By RASHAD ROLLE
Tribune Staff Reporter
ONLY 30 per cent of businesses in Over-the-Hill communities operate within the formal economy, a hurdle for owners that may seek to benefit from the government’s rejuvenation plan for the area, Financial Secretary Marlon Johnson indicated during a town hall event last night.
The town hall was the first since the government released a white paper outlining its plan to rejuvenate the communities.
The distinctive prominence of the informal economy in the Over-the-Hill communities is highlighted by the fact that overall, 70 per cent of businesses in The Bahamas exist within the formal sector, according to 2012 Inter-American Development Bank (IDB) study.
Mr Johnson said: “Although (Over-the-Hill communities) have a strong small business community, formal businesses are underrepresented in the community.”
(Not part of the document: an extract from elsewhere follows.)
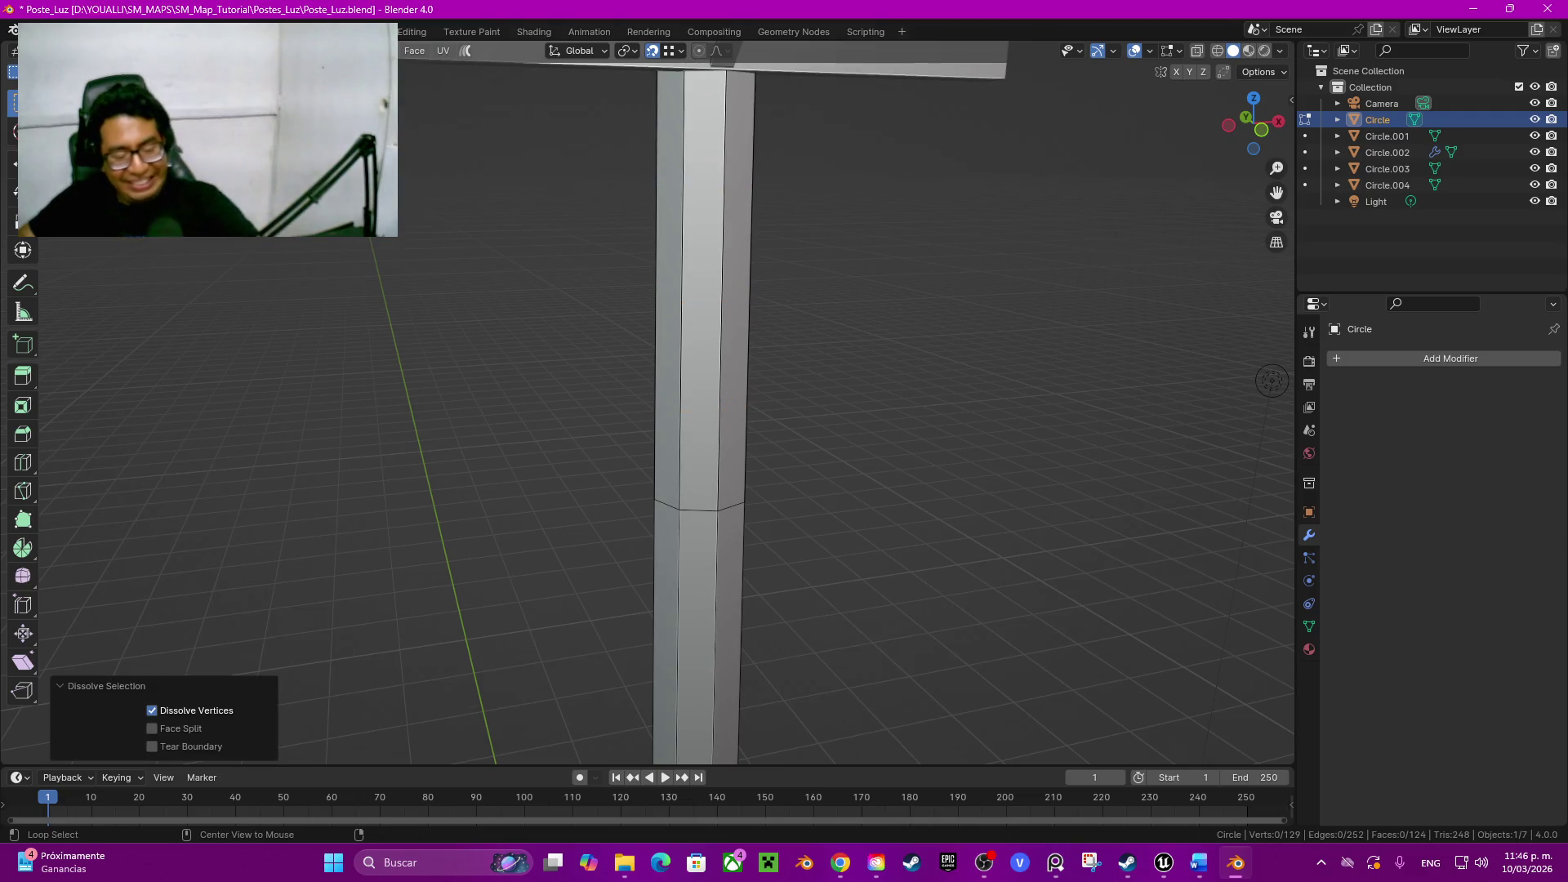
# Step: Reveal and isolate the rings to inspect them, then unhide the pole and clear the selection
pyautogui.press('alt+h')
pyautogui.press('shift+h')
pyautogui.moveTo(735, 430); pyautogui.dragTo(796, 368, button='middle')
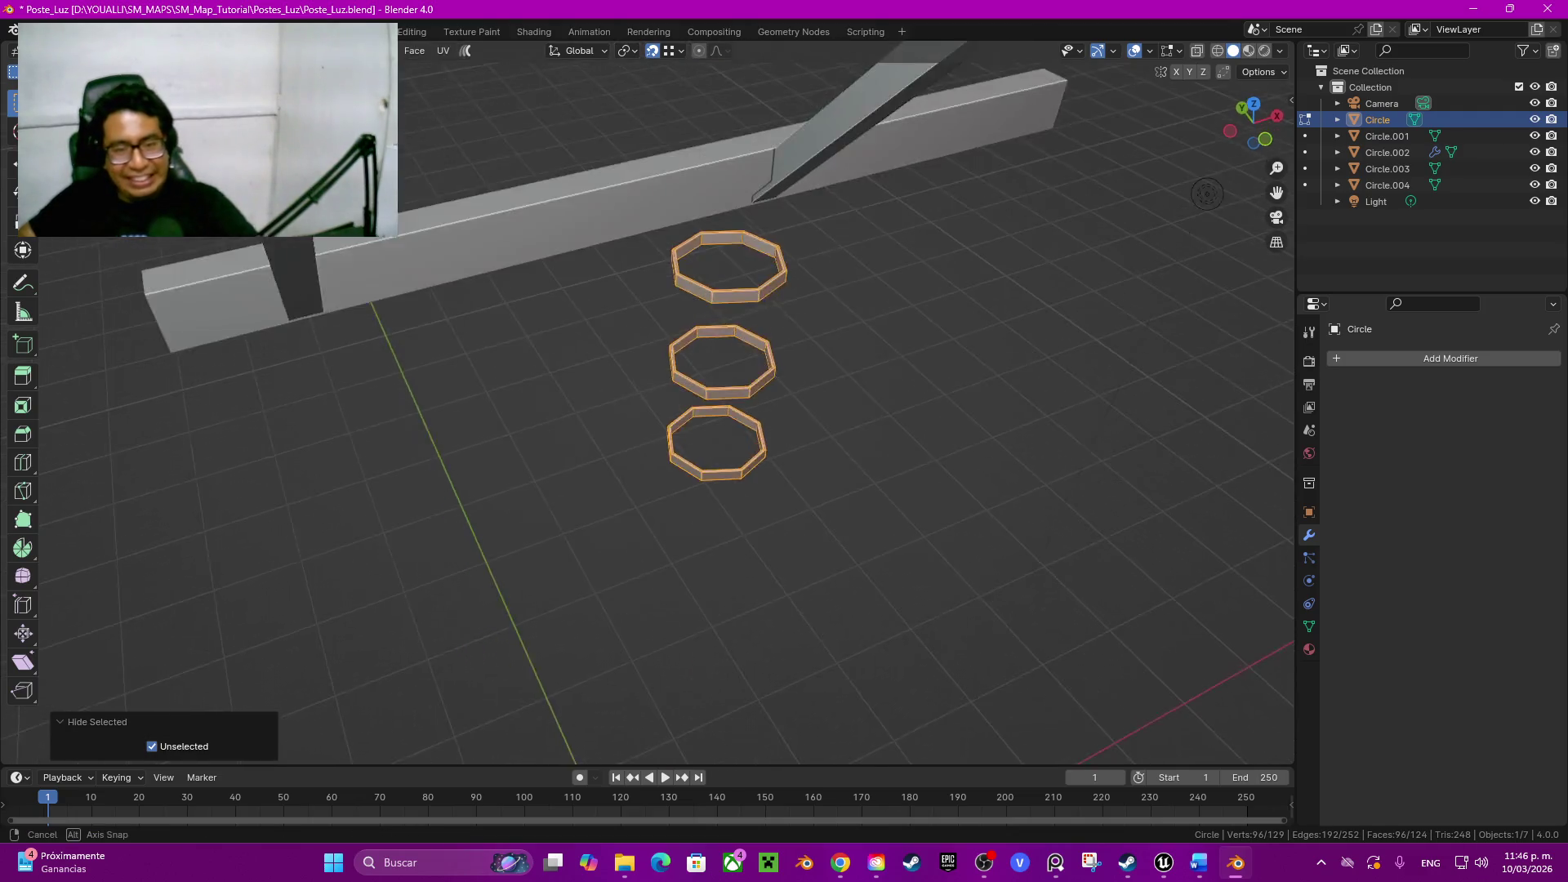
pyautogui.press('alt+h')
As part of a survey conducted in 2016, Mr Johnson said, the Business Licensing Unit “went out and uncovered that just under 600, 700 businesses or quasi-businesses (existed in the area), yet under 200 of them were actually in the formal sector. So you have business going on, you all know it, you live in the communities, yet a relatively small number are registered and formalised.”
Businesses operating in the grey zone don’t pay taxes or make National Insurance Board (NIB) contributions.
“A lot of the prevailing wisdom is you avoid getting registered because you don’t have to pay your tax, your business licence fees or because it had been a hassle in a lot of ways to get registered,” Mr Johnson said. “The challenge with that when you are outside the formal community is getting access to credit, getting access to concessions, it becomes difficult; so the happy challenge we have is to lower the barriers for businesses within the community to become a part of the formal sector and find ways to become low cost and low hassle and that then opens the door for them in the formal sector to access credit and get the concessions and the things they need in order to go and to thrive.”
Last night as he opened the town hall, Prime Minister Dr Hubert Minnis told residents that his vision to transform inner city areas was not confined to the Over-the-Hill area. He promised the plan would expand to other areas in due course.
“My vision was broad, and included any areas experiencing issues such as high levels of crime, poverty and social decay,” Dr Minnis said. “But as we all know, every journey begins with the first step, and what you are seeing today is the first step in that process.
“Let me be clear, what you are seeing before you is not just a tax exemption plan as many persons have described it.
“Yes the plan does include exemptions on certain categories of items. This bold new initiative is designed to provide financial assistance to residents and businesses in the area. But more importantly, the white paper outlines a plan to not just give a man a fish, but it presents a plan to teach a man to fish.
“For those persons and businesses outside the Bain and Grants Town, or Centreville zone, do not lose hope. As this is all new, we are simply beginning of a process, to create a blueprint or model. We will reach out to other communities in due course.
“I am confident that through this process initiatives will be introduced designed to restore these communities,” Dr Minnis said.
Under the Over-the-Hill initiative, residents in the designated economic empowerment zone and businesses that make less than $5 million per year will be exempt from real property taxes, business licence fees, stamp tax, excise tax and customs duties on materials necessary for construction. Non-registered businesses won’t benefit from some of the tax exemptions.
Critics believe the initiative could spur gentrification. Some business owners in the area are concerned that businesses will come from outside and encroach on their markets.
Mr Johnson, however, said it is desirable to have a combination of growth for existing businesses in the area and the emergence of businesses from outside as well.
“You want commercial activity,” he said. “Primarily you gear it at people who are already living in the community and working in the community but the idea is also to create additional economic opportunity. The more businesses that are there, the more employment it will create. The idea is to create a hub and to have an influx of businesses to the community.”
During last night’s town hall, residents expressed a wide range of concerns. Some persons lamented the state of the environment. Others bemoaned longstanding land issues that have left people living on properties without a legal title.
Officials stressed that though the white paper was released last week, the government is listening to suggestions for how the initiative could be improved.